Exercise inputs -

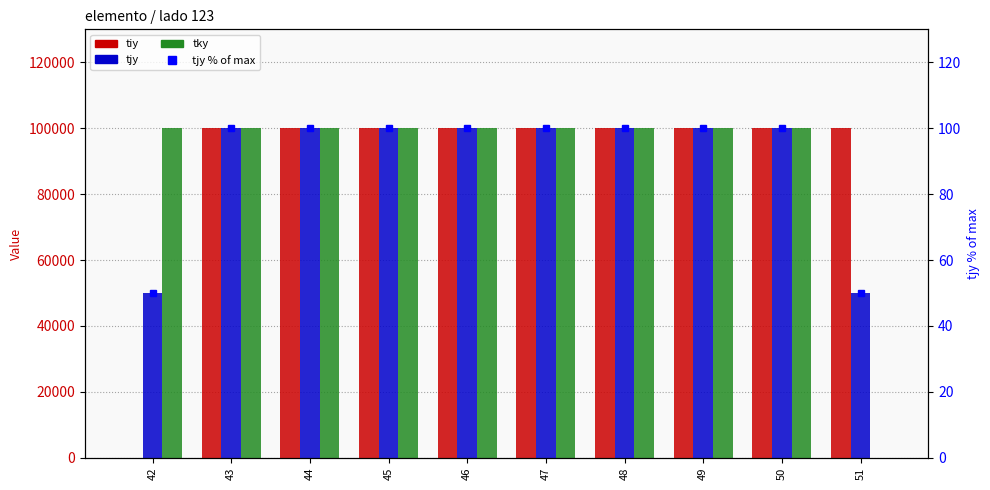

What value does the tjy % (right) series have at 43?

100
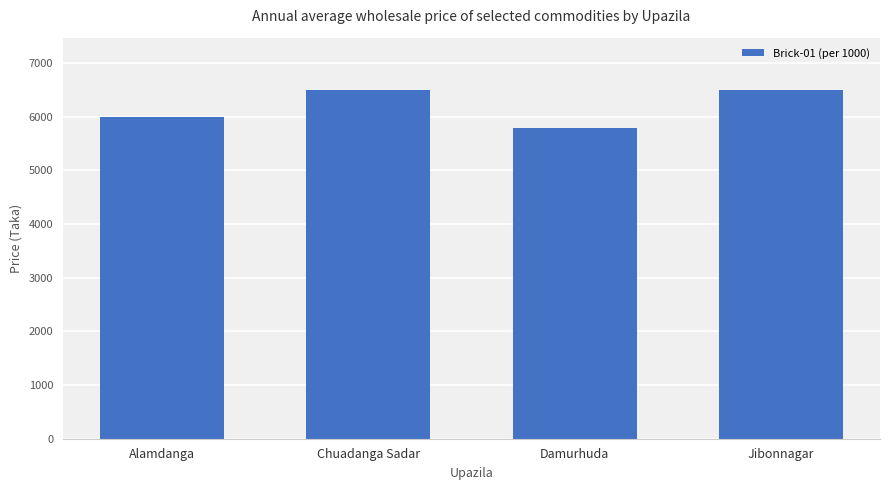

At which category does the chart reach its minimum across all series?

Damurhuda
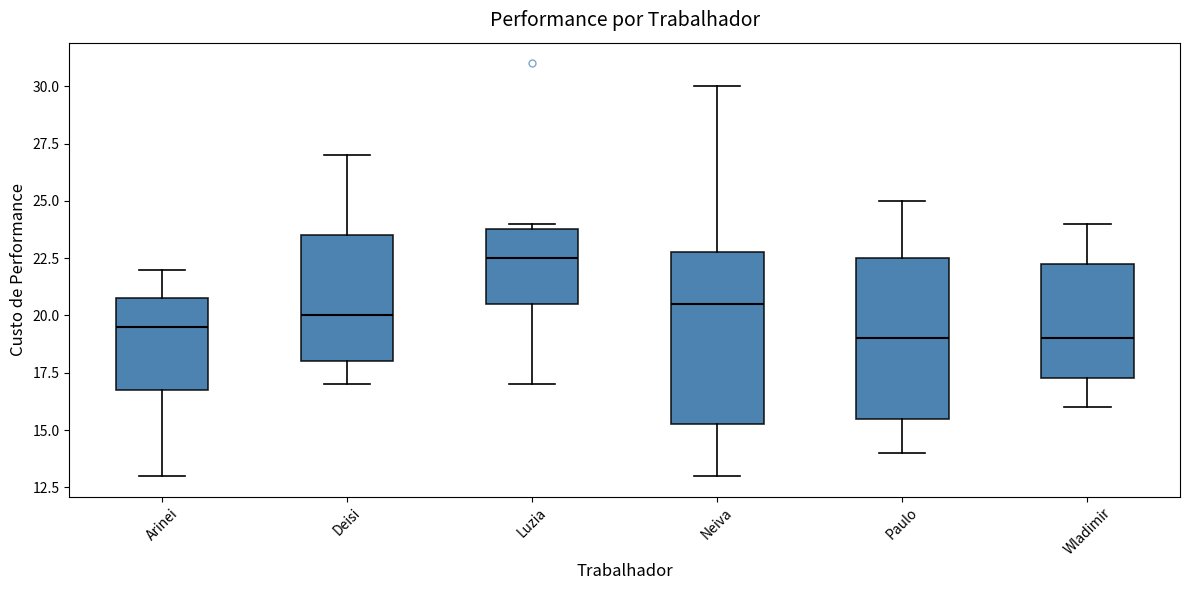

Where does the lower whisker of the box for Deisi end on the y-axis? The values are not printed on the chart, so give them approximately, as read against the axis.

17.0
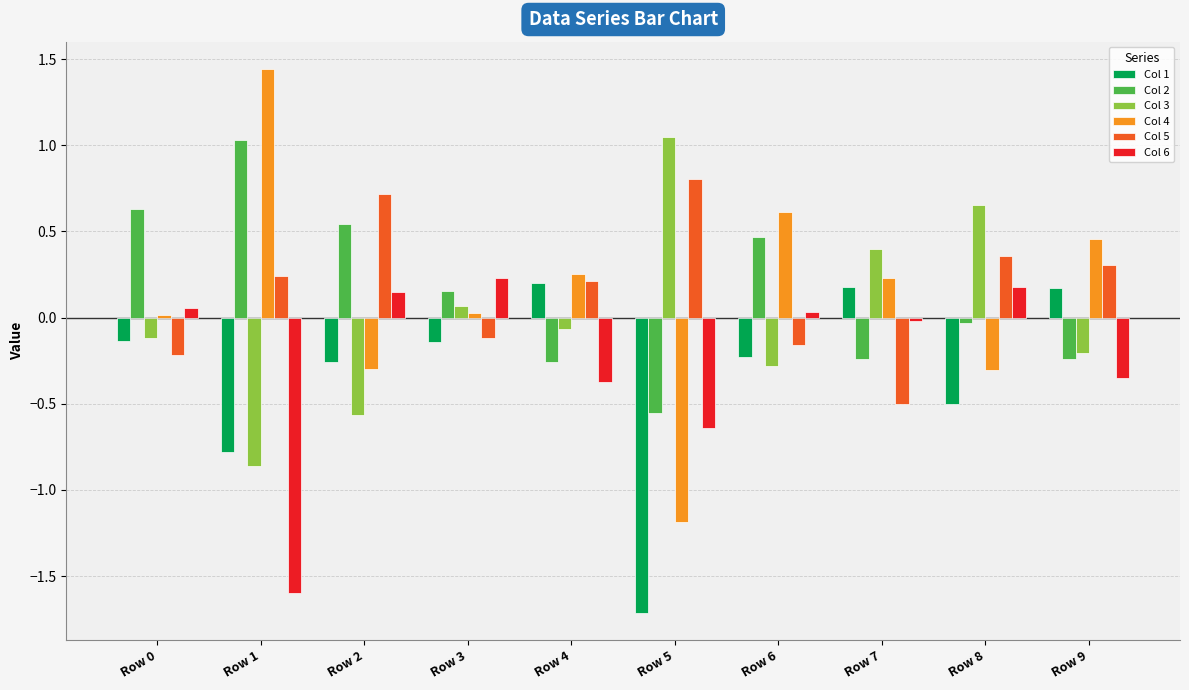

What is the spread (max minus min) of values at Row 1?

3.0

Exercise brief - Copy the listing above word for word, leaving out the pictures.

Written reply -
What value does the tjy % (right) series have at 43?

100

At which category does the chart reach its minimum across all series?

Damurhuda

Where does the lower whisker of the box for Deisi end on the y-axis? The values are not printed on the chart, so give them approximately, as read against the axis.

17.0

What is the spread (max minus min) of values at Row 1?

3.0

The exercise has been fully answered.